Lin told ThePaper.cn that the developers still owed 30 million yuan for the project and 5 million yuan in unpaid wages.
Xia said she and her husband came to the construction site in March 2015 and finished their work in September. But Xia and her husband never received their pay even before returning home.
Xia said she thought they could get the money in 2016. “We went back home with no money last year. This year we had to get the money to buy something for the family and for the newborn grandson,” she said.
Xia and her husband found another part-time job in Zhijin, Guizhou province.
Recalling the incident, Xia said several of the men broke her ribs and taunted with a knife after Lin collapsed under his wounds. She said she hid behind several cars during the remainder of the melee.

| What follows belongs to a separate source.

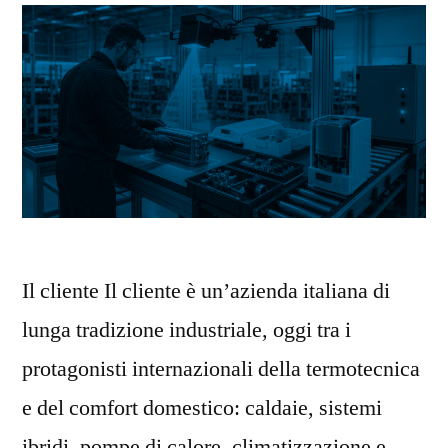
Il cliente Il cliente è un’azienda italiana di
lunga tradizione industriale, oggi tra i
protagonisti internazionali della termotecnica
e del comfort domestico: caldaie, sistemi
ibridi, pompe di calore, climatizzazione e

Her husband’s hand was injured during the attack.
Xia was required to stay in bed for four months while her husband went back to work. “Staying in bed meant losing hundreds of yuan each day. I don’t know whether we can still afford tickets,” Xia said.

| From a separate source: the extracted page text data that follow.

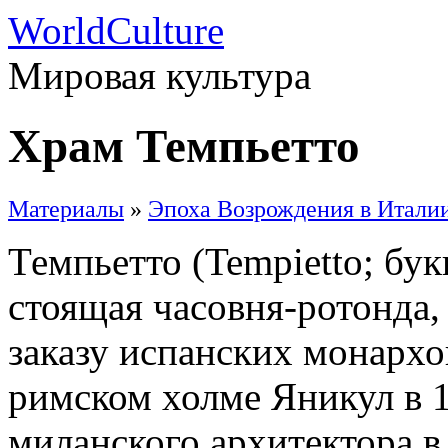
WorldCulture
Мировая культура
Храм Темпьетто
Материалы
»
Эпоха Возрождения в Итали
Темпьетто (Tempietto; бу
стоящая часовня-ротонда,
заказу испанских монарх
римском холме Яникул в 1
миланского архитектора в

Liu Yunsheng, 55, was also among the migrant workers who were attacked. Another coworker, Zhang Daobin, 41, suffered a fractured tailbone.
Lin Qiao said the developers paid 4.6 million yuan to the workers, which was 80 percent of the total after the local Labor Supervision Department helped to negotiate.
Lin said that since March 2015, the developers halted the project while ordering new materials. In November 2015, two workers died and three were seriously injured in an accident that caused a second stoppage.
Lin said the developers kept saying money was coming soon and would only be available after the homes were sold.
Xia Renchun’s group was one of tens of thousands to seek their missing wages this season.
In March 2016, Prime Minister Li Keqiang spoke about unfair treatment of workers during the Jiangsu Representative Group Conference. It was the first time the problem of migrant workers was mentioned during the National People’s Congress and Chinese People’s Political Consultative Conference.
Li Yan, deputy director of the Trade Union of Changzhi, Shanxi province said such disputes are the result of a complicated relationship between developers, contractors and workers. Usually workers have an oral contract with the company that signed a contract with the developers.
According to the report on migrant workers’ withheld wages in 2014 by the Focus on New Generation Migrant Workers Plan and Beijing Xingzai Renjian Culture Development Center, more than 97 percent of construction projects are contracted to multiple companies. Migrant workers always end up on the bottom of these complex relationships.
In December 2016, Qiaoxi Court Enforcement Command Center in Shijiazhuang, Hebei province helped migrant workers to recover 14,000 yuan in unpaid wages.
As of November, Shijiazhuang helped more than 60,000 migrant workers to recover 560 million yuan in unpaid wages. The justice department also opened a legal hotline to help migrant workers.